One Zwitterionic Injectable Hydrogel with Ion Conductivity Enables Efficient Restoration of Cardiac Function after Myocardial Infarction

Abstract Conventional strategies for constructing an injectable conductive hydrogel for treatment of myocardial infarction (MI) are mostly involved with complicated bioactive modification and incorporation of external conductive materials and cells/therapeutic drugs, severely restraining its medical translation. Herein, a cell-free and therapeutic drug-free injectable zwitterionic hydrogel is fabricated by thiol-acrylate Michael addition reaction between acrylate modified polycarboxybetaine macromonomer and dithiothreitol (DTT), where the free DTT and the tethered-DTT endow the hydrogel with an antioxidant ability. The zwitterionic hydrogel is optimized to exhibit an appropriate gelation time and injectability. Intriguingly, the cation-anion ion pair on the side chain affords an intrinsic conductive property similar to the native myocardium. After injection into the infarcted region of rats, the hydrogel can downregulate level of inflammatory factors, and upregulate the expressions of cardiac-related factors, angiogenic factors, and transmission electrical signal-relevant Cx-43, accompanied by suppression of oxidant stress and cardiac fibrosis and increased vessel density, supposedly due to inherent antifouling, vascularization-promoting and conductive properties.

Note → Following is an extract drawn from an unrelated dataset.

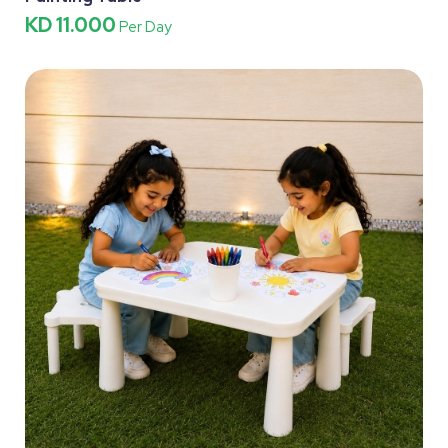
KD 11.000
Per Day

Echocardiography and histological analyses demonstrate a remarkable improvement of the functions and structure of infarcted myocardium in rats in terms of 2.17/2.80-fold increase in ejection fraction/fractional shortening, 3.62-fold decline in end-systolic volume, and 2.39-fold decrease in fibrosis area, compared to MI group. This cell-free and therapeutic drug-free injectable zwitterionic hydrogel represents a new approach to seek a simplified but holistic biomaterial for treating myocardial infarction.